Clinical Educator Case Stories"One student became depressed during the course of the placement and withdrew entirely from the program for 6 weeks. I was very concerned about her health and wellbeing as she was culturally and socially isolated. My gut instinct was to front up on her doorstep and if needed, assist her to seek professional support. I consulted with clinical education colleagues and we decided that we should focus more on providing her with the practical options available for making up her prac at a different time. Fortunately, she did continue the course, however retrospectively, I feel that that was an instance in which I should have followed my gut instinct and supported her differently".
K.Adam, OT clinical educator, workplace rehabilitation practice (personal communication, May 10, 2007)
"I had a student once who fell asleep at his desk twice. He displayed poor organisational skills and inappropriate non-verbal communication such as: prying a client's hands off a wheelie walker and tapping on the patient's arm with a pen. He appeared not to be aware of his difficulties.
S. Bartholomai, OT clinical educator, collaborative placement model (personal communication, May 31, 2007)
I provided feedback about these issues and that he was at risk of not passing. He seemed to take it like water off a duck's back. I was concerned about his motivation, and it seemed he had difficulty grasping the nature of the job.
So, I spoke to the university, who offered some support through interviews with the student, and provision of some strategies surrounding time management and clinical reasoning.

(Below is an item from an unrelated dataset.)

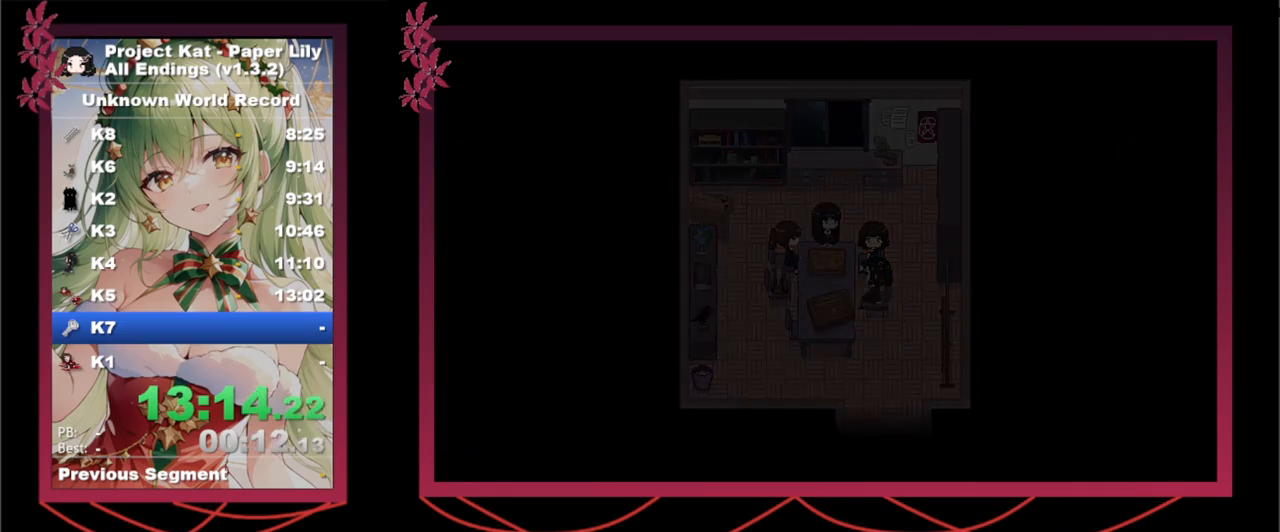
{"keys": ["down", "shift_l", "x"], "events": [[250, "shift_l", "down"], [300, "down", "down"]]}
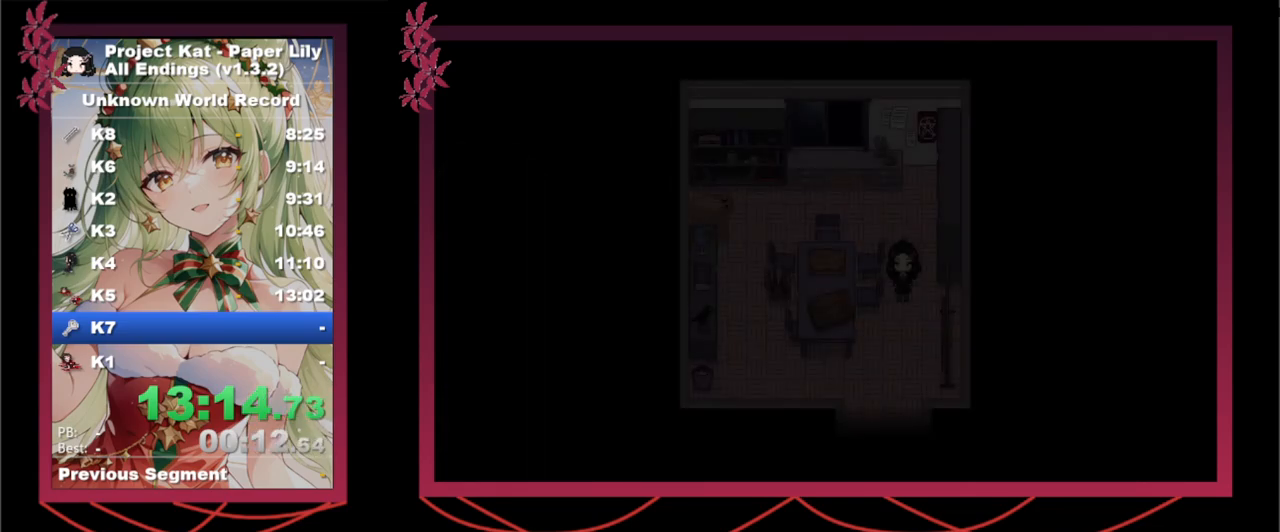
{"keys": ["down", "shift_l", "x"], "events": [[233, "z", "down"], [317, "z", "up"], [400, "z", "down"], [500, "z", "up"]]}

It helped to have some input from a more neutral source, and it allowed the student to also provide some feedback about his experience. The university fieldwork staff helped the student to brainstorm a performance improvement plan.
[The student] came back to prac with an action plan that was concrete and that provided a clear plan for review of outcomes. He picked up remarkably after that. It seemed he needed that prompt. It also prompted me to reflect on my clinical educator skills, such as "am I clear enough with explanations on expectations?". It was a two-way reflection and learning process."
"One student was not coping, demonstrated by a continuous need to keep collecting information yet, without being able to discern what was of most importance and how to make use of it. His peers were finding his lesser contribution difficult to handle. It was important to talk about this issue openly with this student and his peers and address the concerns collaboratively as a team. Also the value and use of humour in such cases could not be overstated."